I remember Pure. I still speak of it, without irony, as an album that changed my life. I remember the relentless grinding of the first self-titled album, the utter despondency of Streetcleaner, the uneasy paranoia of Slavestate, and the ups and downs of the rest of the catalog. I also remember grabbing every other project I could find that had Godflesh frontman Justin Broadrick credited somewhere on the jacket: Final, Jesu, Techno Animal, God, all of it.Broadrick eventually killed Godflesh and replaced it with Jesu, but the side projects continued to roll along.
Enter Greymachine, which is worth getting excited about due to the presence of a few other people of note: Aaron Turner, of Isis (another metalloid band that someone else once described as “a happier Godflesh”); Diarmuid Dalton, of ‘Flesh and Jesu and Final, as well as the underrated Cable Regime; and Dave Cochrane, most notably of the also-underappreciated Head of David (where Broadrick served as drummer for a time). The end result is a filthy mess of twisted wreckage that brings to mind everything from Broadrick’s early outfit Fall of Because—they existed in parallel with Napalm Death, where Broadrick also briefly appeared, and that alone should tell you what level of ferocity is at play here.
One of Fall of Because’s songs was named “Grind”, and that’s a good summary for what Greymachine sounds like: grinding, shearing instrumentation, played at a positively funereal pace. The guitars sound like they could be basses, and the basses sound like they could be horns, and the horns could well be vocals—everything’s one giant monstrous murk, with something like a fragment of a melody poking out every so often. There’s not that much differentiation between songs: “Sweatshop” has some frantic-sounding taped-off-TV voices at the beginning, and “Easy Pickings” has some looped guitar samples that wouldn’t be out of place on the more recent Final albums. And a couple of tracks have something approaching melody: “When Attention Just Isn’t Enough” has a fairly prominent guitar line (at least I think it’s a guitar) that I wouldn’t mind hearing in a cleaner mix.

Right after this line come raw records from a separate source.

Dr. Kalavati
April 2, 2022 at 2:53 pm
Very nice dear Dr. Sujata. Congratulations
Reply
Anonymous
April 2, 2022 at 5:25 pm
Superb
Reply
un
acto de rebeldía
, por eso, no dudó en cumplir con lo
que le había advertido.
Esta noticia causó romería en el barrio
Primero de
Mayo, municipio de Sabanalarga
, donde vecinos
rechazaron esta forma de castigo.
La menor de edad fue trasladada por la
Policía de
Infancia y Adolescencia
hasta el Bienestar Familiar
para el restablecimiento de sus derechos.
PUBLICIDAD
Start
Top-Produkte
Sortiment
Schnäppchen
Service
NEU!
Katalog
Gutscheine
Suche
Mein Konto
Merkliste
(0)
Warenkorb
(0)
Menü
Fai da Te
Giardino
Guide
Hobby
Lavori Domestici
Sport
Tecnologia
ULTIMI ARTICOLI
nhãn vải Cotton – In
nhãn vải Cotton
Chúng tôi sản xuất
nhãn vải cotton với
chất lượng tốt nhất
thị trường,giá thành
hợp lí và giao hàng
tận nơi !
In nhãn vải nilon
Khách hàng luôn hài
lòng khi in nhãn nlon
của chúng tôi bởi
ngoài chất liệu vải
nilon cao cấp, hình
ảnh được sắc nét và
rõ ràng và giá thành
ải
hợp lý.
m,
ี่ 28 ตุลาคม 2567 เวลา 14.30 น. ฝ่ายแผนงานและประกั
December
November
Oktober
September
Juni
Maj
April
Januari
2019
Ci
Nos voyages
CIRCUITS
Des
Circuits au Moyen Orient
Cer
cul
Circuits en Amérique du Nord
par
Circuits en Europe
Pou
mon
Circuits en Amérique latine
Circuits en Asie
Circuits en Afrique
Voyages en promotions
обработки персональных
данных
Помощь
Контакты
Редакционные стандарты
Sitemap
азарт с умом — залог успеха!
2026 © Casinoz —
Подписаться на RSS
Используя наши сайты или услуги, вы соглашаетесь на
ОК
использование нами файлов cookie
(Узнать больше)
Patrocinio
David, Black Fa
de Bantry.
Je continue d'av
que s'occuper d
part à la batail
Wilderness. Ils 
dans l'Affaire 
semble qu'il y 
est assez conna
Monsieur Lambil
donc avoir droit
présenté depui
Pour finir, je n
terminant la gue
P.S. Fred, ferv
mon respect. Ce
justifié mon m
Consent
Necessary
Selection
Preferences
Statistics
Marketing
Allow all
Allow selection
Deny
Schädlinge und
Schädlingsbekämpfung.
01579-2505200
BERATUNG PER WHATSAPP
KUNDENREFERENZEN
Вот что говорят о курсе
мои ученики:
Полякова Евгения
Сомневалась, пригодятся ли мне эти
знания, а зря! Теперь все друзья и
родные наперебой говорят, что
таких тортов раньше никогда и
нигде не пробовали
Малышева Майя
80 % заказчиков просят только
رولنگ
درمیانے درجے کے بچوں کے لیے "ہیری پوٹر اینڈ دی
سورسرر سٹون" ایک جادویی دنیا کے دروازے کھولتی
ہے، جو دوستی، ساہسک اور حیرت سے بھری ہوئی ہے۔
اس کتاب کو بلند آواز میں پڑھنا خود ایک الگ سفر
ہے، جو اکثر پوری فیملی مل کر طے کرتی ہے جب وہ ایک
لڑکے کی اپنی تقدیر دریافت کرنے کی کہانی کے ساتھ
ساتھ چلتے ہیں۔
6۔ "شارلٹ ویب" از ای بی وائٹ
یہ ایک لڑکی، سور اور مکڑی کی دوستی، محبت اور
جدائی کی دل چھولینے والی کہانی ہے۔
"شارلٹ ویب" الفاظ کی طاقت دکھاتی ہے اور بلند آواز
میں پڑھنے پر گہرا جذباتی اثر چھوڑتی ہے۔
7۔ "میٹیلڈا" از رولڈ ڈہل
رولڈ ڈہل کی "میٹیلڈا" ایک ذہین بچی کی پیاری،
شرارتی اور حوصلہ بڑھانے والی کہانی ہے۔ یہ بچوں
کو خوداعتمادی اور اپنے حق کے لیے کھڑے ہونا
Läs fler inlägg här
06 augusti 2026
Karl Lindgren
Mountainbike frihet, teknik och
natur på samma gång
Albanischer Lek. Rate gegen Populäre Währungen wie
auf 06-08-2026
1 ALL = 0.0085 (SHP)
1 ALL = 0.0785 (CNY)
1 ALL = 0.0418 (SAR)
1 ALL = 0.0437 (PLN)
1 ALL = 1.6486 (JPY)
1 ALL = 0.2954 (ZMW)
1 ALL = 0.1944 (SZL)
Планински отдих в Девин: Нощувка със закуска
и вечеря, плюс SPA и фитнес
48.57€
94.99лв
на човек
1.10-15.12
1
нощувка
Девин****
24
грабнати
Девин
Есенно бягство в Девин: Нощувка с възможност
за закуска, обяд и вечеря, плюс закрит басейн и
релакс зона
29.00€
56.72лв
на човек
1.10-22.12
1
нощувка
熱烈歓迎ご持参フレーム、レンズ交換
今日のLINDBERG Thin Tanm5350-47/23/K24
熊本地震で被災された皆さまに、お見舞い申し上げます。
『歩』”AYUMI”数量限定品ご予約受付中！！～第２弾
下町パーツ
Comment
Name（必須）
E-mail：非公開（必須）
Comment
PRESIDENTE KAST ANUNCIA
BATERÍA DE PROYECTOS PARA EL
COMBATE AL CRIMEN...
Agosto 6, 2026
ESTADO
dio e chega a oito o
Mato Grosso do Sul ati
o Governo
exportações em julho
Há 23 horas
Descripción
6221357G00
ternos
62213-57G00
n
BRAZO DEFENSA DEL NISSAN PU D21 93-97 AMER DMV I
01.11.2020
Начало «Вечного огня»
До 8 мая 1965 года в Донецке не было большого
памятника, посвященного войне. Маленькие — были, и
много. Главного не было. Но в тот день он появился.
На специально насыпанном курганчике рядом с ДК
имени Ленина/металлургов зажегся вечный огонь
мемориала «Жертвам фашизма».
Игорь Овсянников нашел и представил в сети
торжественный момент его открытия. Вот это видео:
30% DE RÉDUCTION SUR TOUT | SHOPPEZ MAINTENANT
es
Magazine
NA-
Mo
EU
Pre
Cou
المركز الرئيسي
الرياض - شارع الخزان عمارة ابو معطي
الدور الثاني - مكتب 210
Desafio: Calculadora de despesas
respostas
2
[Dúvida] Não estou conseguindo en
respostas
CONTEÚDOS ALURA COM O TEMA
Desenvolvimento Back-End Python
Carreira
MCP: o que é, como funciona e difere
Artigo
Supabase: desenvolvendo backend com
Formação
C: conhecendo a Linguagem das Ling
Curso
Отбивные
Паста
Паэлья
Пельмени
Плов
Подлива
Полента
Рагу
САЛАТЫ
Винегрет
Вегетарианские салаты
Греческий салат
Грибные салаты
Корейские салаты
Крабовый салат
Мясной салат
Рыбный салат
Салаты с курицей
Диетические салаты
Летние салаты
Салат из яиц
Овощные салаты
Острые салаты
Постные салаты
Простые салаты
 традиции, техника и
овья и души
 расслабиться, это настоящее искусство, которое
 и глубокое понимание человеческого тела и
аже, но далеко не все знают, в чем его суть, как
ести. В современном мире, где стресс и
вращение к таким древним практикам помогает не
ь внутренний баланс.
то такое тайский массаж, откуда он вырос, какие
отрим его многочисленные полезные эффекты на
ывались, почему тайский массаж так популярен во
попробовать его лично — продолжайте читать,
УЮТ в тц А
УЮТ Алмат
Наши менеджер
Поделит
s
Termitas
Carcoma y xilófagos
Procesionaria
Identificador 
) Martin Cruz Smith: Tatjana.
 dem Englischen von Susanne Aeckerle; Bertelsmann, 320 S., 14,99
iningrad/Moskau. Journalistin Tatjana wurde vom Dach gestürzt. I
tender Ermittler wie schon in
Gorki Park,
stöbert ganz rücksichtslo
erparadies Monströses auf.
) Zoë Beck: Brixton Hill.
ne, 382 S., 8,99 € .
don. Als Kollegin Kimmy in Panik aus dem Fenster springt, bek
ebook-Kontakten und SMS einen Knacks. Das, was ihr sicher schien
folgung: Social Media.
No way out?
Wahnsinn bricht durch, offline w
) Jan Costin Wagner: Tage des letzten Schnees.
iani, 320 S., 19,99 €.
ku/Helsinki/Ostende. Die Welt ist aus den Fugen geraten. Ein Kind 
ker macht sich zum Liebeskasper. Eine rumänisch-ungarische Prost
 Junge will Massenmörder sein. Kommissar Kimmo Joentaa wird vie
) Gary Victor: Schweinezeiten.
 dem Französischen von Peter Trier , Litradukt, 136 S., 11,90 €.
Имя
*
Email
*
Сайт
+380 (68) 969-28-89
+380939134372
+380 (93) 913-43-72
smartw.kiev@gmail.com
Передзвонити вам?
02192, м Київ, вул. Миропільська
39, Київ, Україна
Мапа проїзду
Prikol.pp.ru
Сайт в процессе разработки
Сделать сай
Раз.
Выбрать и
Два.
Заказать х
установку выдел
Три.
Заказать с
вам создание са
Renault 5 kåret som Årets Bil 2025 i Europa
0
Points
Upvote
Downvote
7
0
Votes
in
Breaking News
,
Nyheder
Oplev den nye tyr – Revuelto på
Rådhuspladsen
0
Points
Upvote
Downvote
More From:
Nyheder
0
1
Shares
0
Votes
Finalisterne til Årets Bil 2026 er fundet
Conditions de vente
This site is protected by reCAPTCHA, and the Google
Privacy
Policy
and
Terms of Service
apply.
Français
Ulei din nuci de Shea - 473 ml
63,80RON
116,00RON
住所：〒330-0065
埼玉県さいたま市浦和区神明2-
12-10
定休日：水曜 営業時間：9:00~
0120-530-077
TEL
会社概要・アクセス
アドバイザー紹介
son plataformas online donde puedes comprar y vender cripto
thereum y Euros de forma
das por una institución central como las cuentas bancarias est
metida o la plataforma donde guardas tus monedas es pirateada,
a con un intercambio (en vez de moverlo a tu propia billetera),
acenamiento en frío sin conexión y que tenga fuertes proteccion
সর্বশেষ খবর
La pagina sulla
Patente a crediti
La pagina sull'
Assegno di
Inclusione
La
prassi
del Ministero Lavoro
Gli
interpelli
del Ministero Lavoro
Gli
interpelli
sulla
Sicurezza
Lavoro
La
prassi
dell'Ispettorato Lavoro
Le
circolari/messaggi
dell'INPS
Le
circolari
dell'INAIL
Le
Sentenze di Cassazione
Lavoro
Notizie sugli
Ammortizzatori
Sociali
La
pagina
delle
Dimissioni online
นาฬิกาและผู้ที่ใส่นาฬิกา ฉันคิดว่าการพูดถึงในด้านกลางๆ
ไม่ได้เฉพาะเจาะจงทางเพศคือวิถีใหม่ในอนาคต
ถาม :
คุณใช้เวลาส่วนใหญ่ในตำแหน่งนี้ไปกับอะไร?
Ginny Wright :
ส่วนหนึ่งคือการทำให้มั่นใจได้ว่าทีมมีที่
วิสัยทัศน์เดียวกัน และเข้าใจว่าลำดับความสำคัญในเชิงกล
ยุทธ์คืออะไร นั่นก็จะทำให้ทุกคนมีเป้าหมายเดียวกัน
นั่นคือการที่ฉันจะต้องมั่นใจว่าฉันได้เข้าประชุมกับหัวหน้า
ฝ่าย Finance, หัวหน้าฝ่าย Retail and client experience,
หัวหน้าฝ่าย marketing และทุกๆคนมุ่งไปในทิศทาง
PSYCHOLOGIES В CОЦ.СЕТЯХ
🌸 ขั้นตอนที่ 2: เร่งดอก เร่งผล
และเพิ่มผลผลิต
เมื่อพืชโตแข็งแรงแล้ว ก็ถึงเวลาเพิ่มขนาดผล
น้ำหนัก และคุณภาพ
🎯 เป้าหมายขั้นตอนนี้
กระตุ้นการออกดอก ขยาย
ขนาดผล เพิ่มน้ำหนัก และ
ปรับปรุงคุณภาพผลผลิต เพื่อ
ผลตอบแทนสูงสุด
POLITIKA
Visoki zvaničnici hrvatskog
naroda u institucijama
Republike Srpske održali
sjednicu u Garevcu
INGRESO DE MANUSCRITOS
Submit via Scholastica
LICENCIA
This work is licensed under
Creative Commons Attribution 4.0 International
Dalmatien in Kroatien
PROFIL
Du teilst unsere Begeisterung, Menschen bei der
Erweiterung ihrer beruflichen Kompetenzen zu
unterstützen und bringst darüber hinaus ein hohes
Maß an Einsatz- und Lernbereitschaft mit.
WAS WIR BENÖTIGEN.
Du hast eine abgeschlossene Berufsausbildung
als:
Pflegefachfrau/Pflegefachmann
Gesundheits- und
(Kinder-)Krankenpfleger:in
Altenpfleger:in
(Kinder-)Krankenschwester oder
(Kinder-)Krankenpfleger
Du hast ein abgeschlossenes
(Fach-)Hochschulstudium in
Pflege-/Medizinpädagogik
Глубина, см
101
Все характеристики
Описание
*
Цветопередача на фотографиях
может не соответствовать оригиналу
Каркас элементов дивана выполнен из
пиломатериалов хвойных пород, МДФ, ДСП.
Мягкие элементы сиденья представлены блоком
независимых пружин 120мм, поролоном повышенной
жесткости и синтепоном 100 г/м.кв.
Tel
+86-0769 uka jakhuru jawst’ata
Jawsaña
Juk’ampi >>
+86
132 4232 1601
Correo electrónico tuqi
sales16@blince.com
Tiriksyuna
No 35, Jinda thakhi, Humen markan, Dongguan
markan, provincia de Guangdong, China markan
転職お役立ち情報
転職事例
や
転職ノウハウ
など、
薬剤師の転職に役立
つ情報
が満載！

For the most part, though, it’s all one big mass of thundering sonority. And it also reminds me of what I miss most about Godflesh: somehow, through all the roaring guitar lines and bone-breaking drum machines, there was emotion and human connectivity and even heart. Greymachine is all guts but not much soul—albeit fine if you like such things. I know I do; I just like other things, too.